TEXTO APRESENTADO
++++++++++

É muito interessante que o projeto consiga embutir, no que poderia ser uma simples exposição de uma criatura perseguindo inocentes, um debate sobre a busca pelo conhecimento e a quantidade de guerras motivadas pela ignorância e falta de empatia. Quando o Golem de fato executa todas as maldades anunciadas pela premissa, o filme faz questão de equipará-las com as violências humanas: afinal, quem seria mais monstruoso numa guerra? A criança sanguinária ou os camponeses que se matam diariamente? Quem é o verdadeiro monstro, neste contexto?
O Golem, em si, revela-se um personagem bastante complexo. Mesmo com aparência de criança, possui força superior à de muitos adultos. Criado para ser um protetor, ele também pode se tornar agressor. Apesar de ser aparentemente controlável, porque corresponde à criação da mãe Hanna, logo foge às ordens desta. O público é situado diante de um enigma: de que lado, afinal, está a criatura? Seu comportamento errático, retira a motivação maligna para aproximá-lo de uma fera, uma entidade animalesca agindo sem propósito definido. Ele representa, afinal, o ápice da “falta de conhecimento” destes seres humanos brutos e mesquinhos. O Golem nada mais é do que um exagero das qualidades e dos defeitos humanos, ao limite do grotesco.
Felizmente, os cineastas jamais mostram o garotinho atacando inimigos com as próprias mãos: os ataques são sugeridos em rápidos flashes e cortes de montagem, enquanto o garoto mantém a aparência inalterada. Pela aproximação entre sua figura e os ataques, associamos um ao outro, algo que certamente soa muito mais plausível do que transformar a criança numa máquina mortal como proposto em Cemitério Maldito, por exemplo. No entanto, a irrupção da violência exagera nos litros de sangue e cabeças explodindo – uma decisão que certamente produz maior impacto devido ao aspecto naturalista da trama, porém soa exagerada ao limite do cômico. Os diretores retêm o suspense durante tanto tempo que, na hora de entregar os prazeres do cinema de gênero, veem-se na obrigação de sobrecarregar os ataques.
Mesmo assim, cabe ressaltar o mérito de apresentar o garoto aos poucos: primeiro por um túmulo vazio, depois por sombras, em seguida por partes da mão até ele de fato se aproximar de uma criança comum. A Lenda de Golem demonstra evidente preocupação com o ritmo narrativo e a construção das imagens, bem iluminadas e enquadradas em formato scope, de modo a ressaltar a inferioridade de Hanna diante da comunidade ao redor. O discurso se sai muito melhor quando trabalha na chave da sugestão (a bela cena das roupas no varal, o banho do garoto na banheira) do que quando efetivamente incendeia o vilarejo.

++++++++++

Dados de estimativa de pose de câmera
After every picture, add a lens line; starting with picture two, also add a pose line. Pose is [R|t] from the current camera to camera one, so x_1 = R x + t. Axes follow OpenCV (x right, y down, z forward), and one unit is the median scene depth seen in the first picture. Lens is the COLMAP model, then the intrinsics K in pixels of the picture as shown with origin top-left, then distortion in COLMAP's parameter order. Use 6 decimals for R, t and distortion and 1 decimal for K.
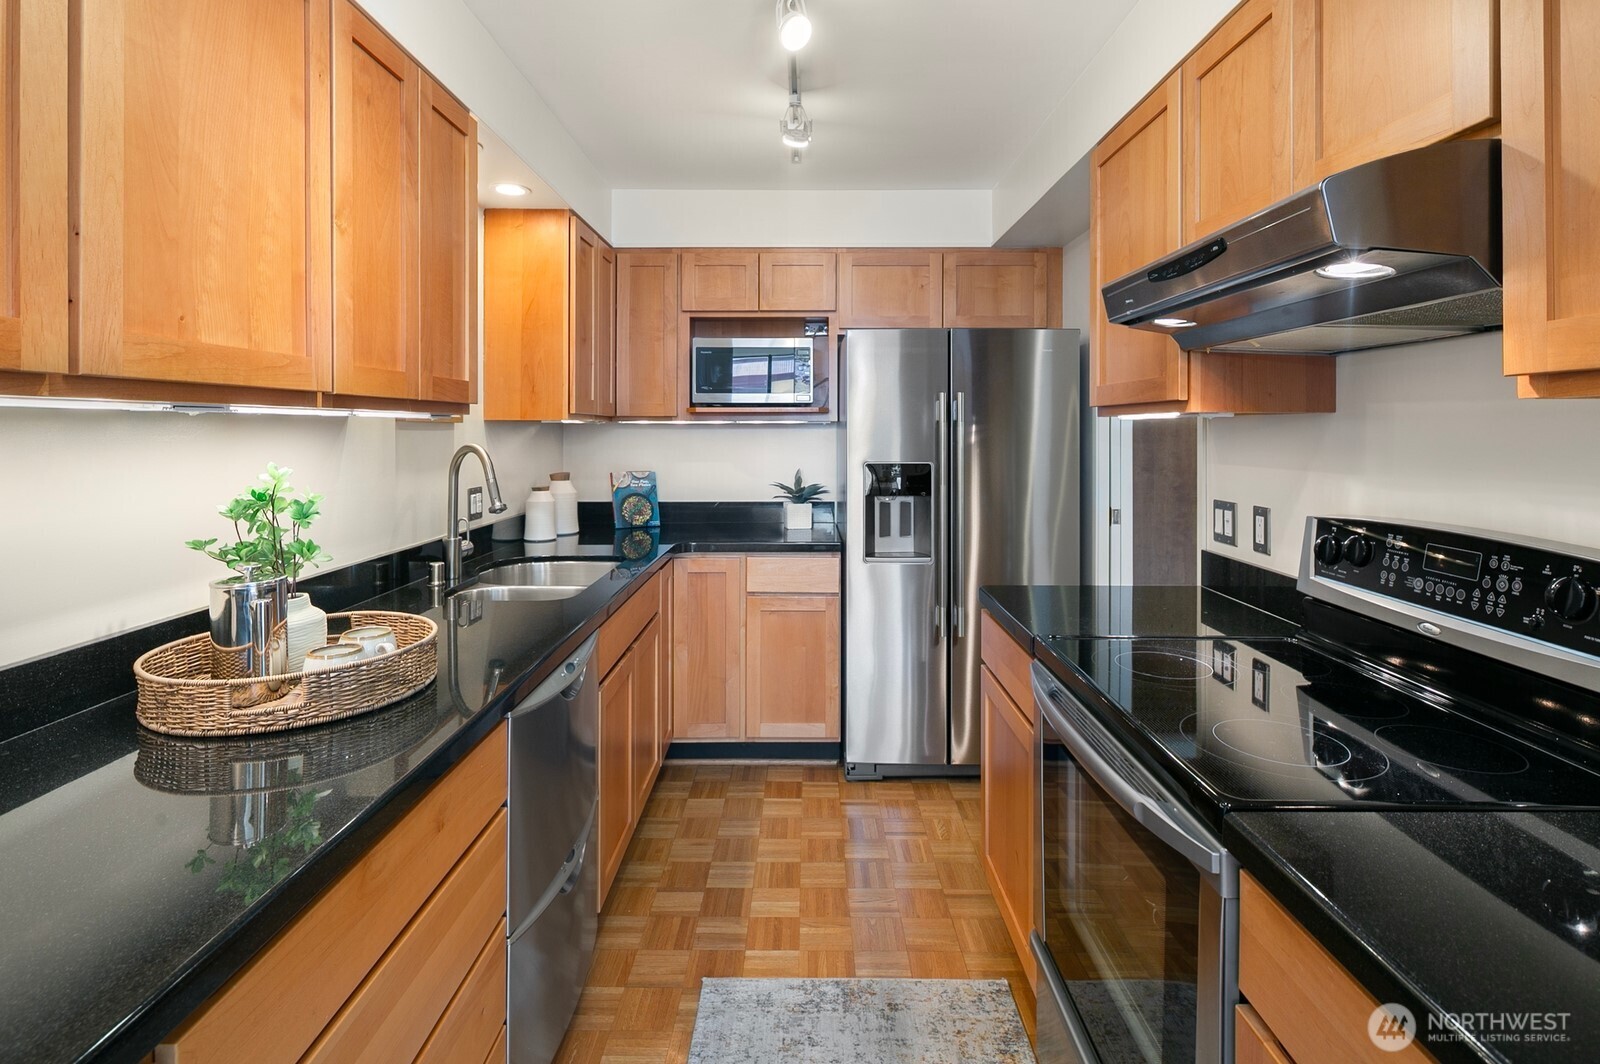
lens RADIAL K [[794.0, 0, 800.6], [0, 794.0, 425.3], [0, 0, 1]] dist [-0.000520, -0.000906]
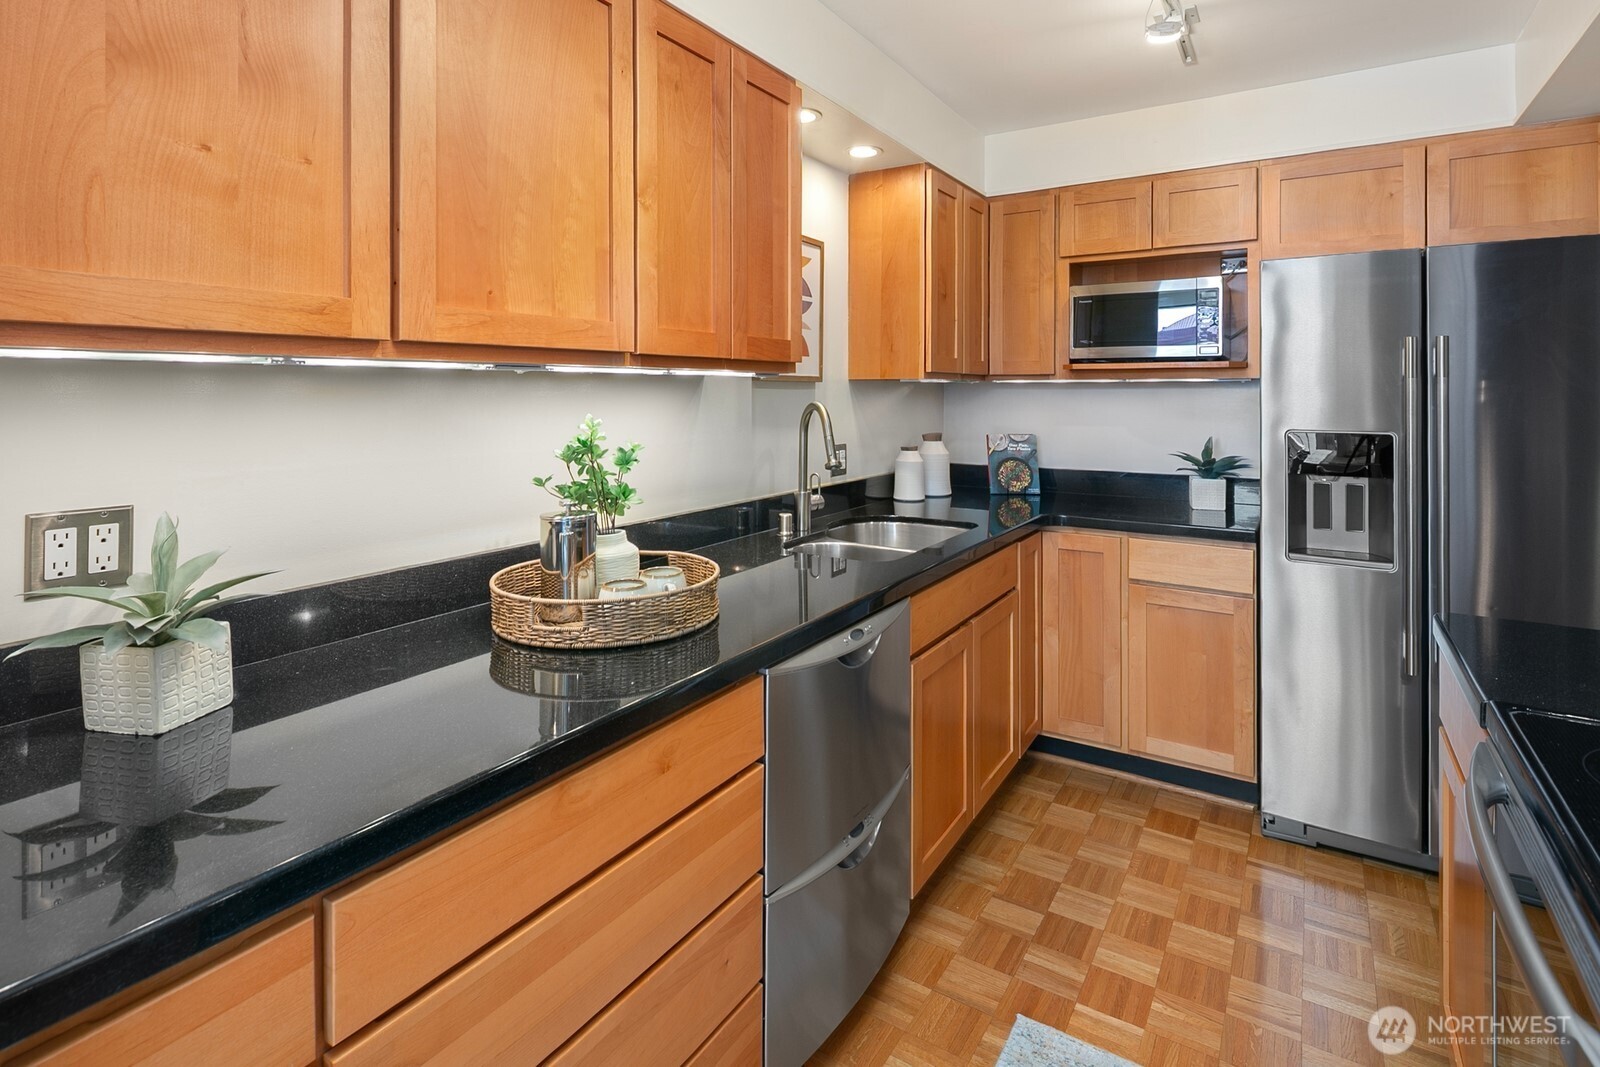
lens RADIAL K [[801.9, 0, 787.6], [0, 801.9, 384.4], [0, 0, 1]] dist [-0.001172, -0.000839]
pose [[0.842183, -0.004497, -0.539173, 0.100563], [0.002385, 0.999987, -0.004616, 0.004483], [0.539187, 0.002601, 0.842182, 0.084505]]
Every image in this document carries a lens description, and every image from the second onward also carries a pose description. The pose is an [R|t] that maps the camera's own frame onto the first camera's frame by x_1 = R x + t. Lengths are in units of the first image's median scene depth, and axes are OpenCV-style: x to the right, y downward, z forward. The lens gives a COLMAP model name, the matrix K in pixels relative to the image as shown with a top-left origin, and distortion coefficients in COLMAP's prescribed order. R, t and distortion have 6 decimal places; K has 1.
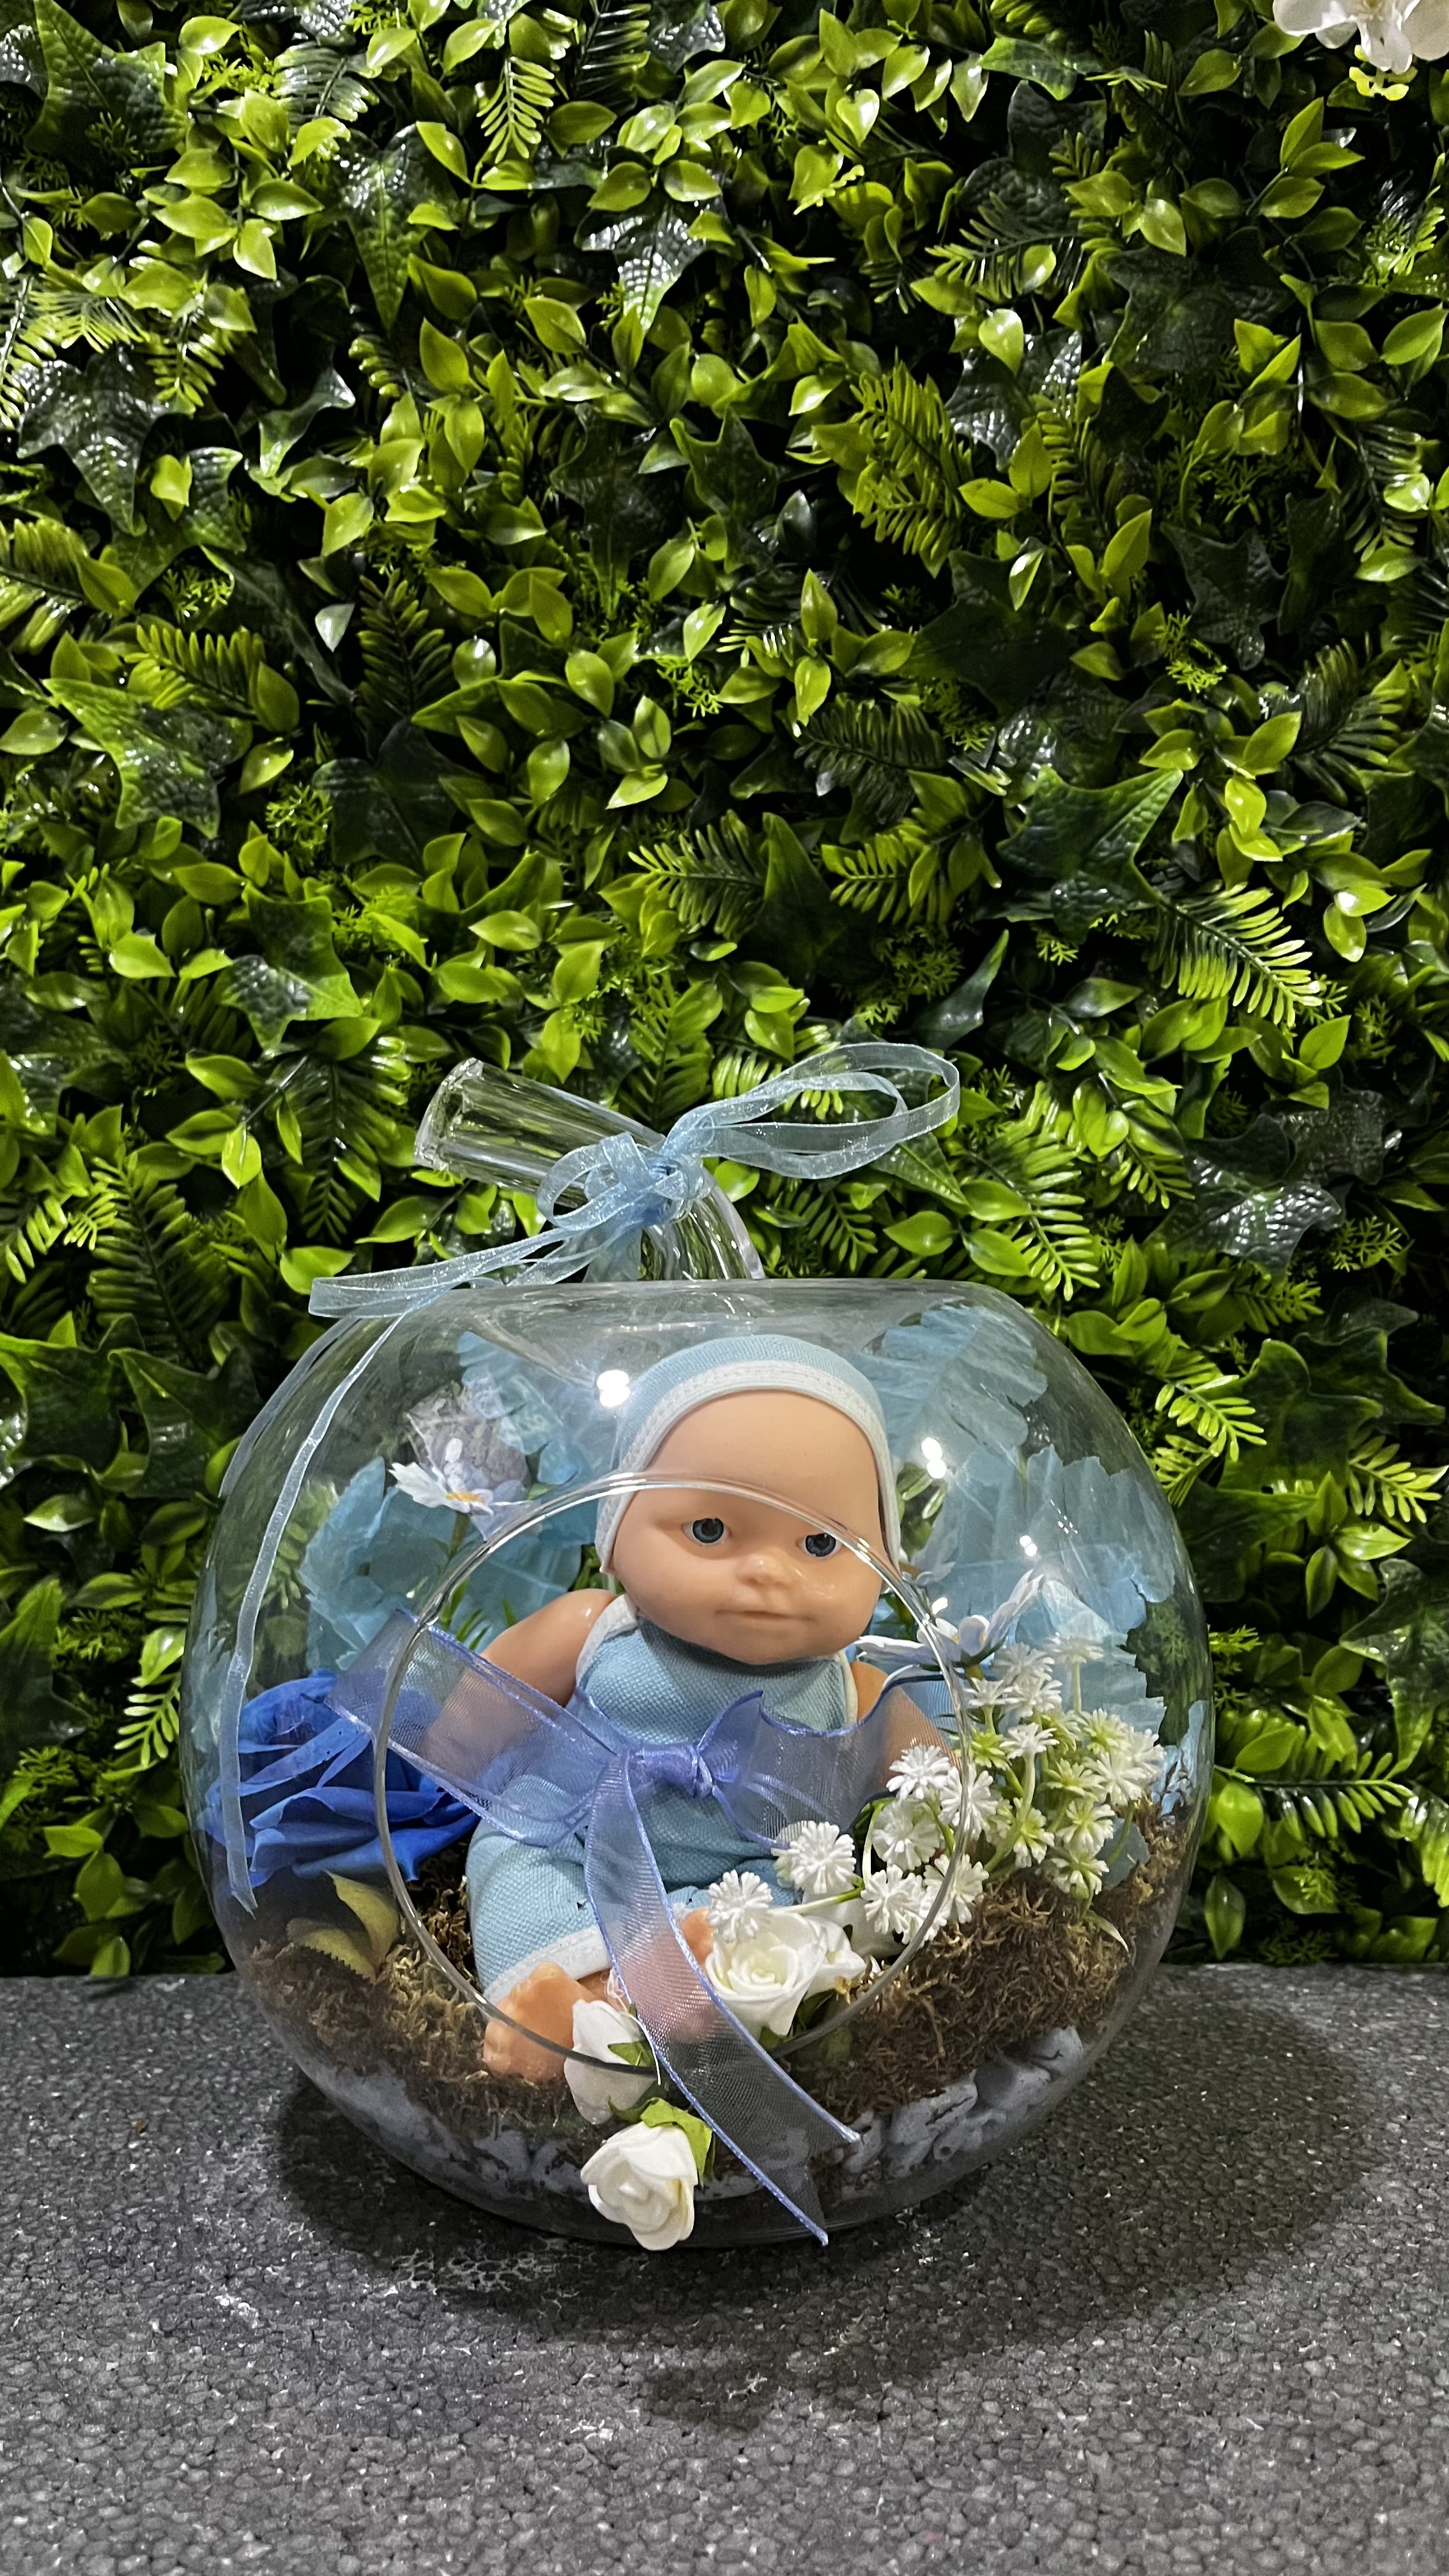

++++++++++

INSTRUÇÕES
A – De acordo com o texto sobre A Lenda de Golem, por quais etapas o garoto é apresentado aos poucos ao público? Enumere-as na ordem em que aparecem.
B – Indique se cada afirmação concorda com o texto sobre A Lenda de Golem, respondendo sim ou não e citando literalmente as palavras que decidem a questão.
(i) O Golem, embora tenha aparência de criança, é mais fraco que muitos adultos.
(ii) Os cineastas mostram o garotinho atacando inimigos com as próprias mãos.
(iii) As imagens do filme são enquadradas em formato scope.
Responda com base somente no texto, sem recorrer aos registros.

RESPOSTAS
A –
1. Por um túmulo vazio.
2. Por sombras.
3. Por partes da mão.
4. Até de fato se aproximar de uma criança comum.

B –
(i) Não: "Mesmo com aparência de criança, possui força superior à de muitos adultos."
(ii) Não: "os cineastas jamais mostram o garotinho atacando inimigos com as próprias mãos".
(iii) Sim: "bem iluminadas e enquadradas em formato scope".